(Source texts of formatted documents)
________________________________________

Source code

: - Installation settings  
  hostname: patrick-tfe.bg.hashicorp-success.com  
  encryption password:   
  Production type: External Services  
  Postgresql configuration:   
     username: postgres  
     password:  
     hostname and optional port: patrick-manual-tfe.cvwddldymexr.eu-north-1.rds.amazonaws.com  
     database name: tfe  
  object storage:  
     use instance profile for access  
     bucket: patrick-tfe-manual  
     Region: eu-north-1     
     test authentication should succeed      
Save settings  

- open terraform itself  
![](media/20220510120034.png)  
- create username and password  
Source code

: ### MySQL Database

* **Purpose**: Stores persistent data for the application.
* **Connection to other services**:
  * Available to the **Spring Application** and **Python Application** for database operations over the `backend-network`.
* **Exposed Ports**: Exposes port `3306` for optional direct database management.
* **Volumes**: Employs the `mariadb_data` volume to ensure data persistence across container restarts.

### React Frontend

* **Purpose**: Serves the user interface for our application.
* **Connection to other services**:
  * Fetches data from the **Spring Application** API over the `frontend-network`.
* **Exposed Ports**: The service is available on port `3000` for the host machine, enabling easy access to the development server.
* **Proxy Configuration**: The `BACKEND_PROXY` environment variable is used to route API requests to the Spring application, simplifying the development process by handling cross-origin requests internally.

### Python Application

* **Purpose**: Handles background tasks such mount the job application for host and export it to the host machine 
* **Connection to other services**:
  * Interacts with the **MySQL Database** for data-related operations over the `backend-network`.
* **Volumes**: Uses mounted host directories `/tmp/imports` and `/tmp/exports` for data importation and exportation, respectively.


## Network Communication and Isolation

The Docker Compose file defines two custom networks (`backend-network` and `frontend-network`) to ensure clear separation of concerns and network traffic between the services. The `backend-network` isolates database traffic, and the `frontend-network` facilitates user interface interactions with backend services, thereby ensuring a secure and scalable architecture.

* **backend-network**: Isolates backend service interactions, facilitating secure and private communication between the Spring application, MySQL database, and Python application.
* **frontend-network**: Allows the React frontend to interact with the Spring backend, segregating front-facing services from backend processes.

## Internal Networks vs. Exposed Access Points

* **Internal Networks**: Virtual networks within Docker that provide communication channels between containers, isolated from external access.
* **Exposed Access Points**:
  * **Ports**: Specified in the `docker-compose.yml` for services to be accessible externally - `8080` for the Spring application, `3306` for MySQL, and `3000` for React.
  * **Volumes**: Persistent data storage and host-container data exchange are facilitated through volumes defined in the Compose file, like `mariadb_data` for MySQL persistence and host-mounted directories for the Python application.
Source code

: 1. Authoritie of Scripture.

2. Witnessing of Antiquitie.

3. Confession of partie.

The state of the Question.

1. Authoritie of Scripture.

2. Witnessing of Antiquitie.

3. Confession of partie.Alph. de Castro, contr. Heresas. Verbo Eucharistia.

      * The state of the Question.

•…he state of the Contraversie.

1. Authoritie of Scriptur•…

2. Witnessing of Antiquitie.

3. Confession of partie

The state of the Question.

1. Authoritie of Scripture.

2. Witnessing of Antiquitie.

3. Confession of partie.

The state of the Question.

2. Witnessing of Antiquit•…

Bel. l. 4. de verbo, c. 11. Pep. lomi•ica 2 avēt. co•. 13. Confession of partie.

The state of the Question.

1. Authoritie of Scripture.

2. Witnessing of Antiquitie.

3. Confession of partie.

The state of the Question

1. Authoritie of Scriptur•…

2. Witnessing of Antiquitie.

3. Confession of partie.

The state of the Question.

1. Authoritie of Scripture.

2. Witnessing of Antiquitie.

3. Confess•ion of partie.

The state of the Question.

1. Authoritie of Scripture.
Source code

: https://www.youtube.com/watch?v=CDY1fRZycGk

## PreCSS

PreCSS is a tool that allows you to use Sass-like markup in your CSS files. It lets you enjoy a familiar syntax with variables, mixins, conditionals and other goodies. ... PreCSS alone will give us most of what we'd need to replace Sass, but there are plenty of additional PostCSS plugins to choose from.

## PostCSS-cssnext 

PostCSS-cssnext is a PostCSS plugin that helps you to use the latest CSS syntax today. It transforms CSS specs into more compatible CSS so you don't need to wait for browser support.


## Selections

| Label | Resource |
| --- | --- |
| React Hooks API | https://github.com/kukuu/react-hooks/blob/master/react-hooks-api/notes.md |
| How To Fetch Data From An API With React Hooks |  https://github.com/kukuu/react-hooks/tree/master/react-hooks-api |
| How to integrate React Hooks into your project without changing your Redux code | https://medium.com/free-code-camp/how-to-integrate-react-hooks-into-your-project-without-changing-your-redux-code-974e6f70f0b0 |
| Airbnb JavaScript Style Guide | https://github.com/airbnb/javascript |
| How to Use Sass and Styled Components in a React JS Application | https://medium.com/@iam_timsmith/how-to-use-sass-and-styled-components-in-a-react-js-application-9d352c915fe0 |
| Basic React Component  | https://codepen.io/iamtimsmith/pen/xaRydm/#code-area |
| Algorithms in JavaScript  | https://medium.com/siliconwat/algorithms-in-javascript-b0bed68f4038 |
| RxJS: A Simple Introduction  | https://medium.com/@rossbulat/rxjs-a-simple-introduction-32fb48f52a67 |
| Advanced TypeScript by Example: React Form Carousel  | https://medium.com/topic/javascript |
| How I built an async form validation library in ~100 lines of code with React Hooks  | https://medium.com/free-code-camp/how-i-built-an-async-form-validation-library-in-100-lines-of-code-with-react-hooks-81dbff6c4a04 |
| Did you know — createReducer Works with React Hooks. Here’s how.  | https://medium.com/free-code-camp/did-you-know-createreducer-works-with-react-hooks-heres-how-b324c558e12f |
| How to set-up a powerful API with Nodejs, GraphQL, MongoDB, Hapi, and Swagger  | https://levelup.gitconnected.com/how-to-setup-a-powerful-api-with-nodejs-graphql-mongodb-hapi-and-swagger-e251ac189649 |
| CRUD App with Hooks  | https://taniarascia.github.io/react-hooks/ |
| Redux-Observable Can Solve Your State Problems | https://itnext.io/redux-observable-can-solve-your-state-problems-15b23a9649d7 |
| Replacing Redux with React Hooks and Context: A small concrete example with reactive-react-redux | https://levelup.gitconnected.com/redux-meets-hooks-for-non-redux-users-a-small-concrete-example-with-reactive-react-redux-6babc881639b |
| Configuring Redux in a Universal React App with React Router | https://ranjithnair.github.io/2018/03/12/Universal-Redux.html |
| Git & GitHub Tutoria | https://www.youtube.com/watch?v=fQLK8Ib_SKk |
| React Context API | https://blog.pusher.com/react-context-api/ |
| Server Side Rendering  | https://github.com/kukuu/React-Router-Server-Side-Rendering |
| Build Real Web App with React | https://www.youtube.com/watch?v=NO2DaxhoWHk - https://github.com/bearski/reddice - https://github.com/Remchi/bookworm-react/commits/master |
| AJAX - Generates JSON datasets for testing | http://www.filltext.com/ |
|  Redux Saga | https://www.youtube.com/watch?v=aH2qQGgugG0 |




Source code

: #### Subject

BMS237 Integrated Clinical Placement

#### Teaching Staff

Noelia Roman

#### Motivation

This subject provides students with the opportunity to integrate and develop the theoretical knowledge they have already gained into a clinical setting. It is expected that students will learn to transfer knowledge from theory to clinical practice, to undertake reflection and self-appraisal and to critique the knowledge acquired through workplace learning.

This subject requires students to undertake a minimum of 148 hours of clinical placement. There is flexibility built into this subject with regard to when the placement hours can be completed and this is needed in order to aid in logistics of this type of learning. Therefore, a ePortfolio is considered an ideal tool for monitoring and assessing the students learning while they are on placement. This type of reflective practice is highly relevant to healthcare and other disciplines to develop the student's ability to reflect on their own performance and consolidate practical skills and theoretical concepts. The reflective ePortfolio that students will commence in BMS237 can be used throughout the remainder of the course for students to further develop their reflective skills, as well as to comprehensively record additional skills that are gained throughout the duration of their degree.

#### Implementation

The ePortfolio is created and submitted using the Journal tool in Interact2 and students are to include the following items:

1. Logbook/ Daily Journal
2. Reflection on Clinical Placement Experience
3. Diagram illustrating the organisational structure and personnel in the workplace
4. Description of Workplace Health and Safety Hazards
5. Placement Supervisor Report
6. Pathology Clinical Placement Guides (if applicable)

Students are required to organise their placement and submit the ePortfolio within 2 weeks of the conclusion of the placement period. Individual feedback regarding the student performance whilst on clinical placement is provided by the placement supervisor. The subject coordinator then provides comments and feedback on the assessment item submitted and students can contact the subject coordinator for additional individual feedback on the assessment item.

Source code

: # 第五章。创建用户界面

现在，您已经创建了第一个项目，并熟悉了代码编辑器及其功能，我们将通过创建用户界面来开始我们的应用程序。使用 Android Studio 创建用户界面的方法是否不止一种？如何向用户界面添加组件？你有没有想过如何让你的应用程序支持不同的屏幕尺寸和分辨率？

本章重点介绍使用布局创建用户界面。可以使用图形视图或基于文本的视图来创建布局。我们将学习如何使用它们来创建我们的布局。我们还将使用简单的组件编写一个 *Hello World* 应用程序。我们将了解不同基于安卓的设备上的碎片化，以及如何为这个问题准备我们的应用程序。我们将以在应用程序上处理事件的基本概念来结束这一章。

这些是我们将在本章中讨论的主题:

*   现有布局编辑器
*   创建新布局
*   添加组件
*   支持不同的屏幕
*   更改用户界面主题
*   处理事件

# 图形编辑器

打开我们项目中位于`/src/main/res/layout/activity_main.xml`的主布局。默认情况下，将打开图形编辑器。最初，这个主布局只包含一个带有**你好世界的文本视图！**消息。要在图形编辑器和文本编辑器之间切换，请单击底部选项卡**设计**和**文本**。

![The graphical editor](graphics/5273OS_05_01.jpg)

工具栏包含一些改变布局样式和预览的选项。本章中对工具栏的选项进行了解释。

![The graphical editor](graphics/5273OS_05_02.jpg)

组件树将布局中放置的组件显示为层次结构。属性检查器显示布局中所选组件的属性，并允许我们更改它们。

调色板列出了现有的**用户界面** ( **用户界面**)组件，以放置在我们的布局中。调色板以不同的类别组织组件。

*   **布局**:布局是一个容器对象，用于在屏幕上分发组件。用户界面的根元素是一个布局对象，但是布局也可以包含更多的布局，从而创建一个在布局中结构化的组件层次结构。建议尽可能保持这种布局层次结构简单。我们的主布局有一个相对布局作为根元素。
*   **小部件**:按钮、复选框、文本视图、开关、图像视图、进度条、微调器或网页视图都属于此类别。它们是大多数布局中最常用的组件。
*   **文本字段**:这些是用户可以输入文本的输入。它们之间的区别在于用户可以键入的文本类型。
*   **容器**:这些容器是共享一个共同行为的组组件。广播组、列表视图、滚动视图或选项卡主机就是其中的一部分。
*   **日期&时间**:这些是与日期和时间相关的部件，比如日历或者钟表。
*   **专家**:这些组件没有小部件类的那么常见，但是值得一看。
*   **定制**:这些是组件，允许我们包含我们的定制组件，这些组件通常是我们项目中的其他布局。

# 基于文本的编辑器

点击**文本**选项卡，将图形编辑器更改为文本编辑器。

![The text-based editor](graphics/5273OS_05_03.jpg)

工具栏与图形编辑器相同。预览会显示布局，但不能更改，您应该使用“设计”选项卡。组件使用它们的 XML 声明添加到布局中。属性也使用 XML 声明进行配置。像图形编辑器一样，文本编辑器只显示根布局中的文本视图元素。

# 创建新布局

________________________________________

WHAT YOU HAVE TO DO: Return the lines from the one containing "声明添加到布局中。属性也使用 XML 声明进行配置。像图形编辑器一样，文本编辑器只显示根布局中的文本视图元素。" through the end of the rows, reproducing them verbatim.

EXERCISE ANSWER:
工具栏与图形编辑器相同。预览会显示布局，但不能更改，您应该使用“设计”选项卡。组件使用它们的 XML 声明添加到布局中。属性也使用 XML 声明进行配置。像图形编辑器一样，文本编辑器只显示根布局中的文本视图元素。

# 创建新布局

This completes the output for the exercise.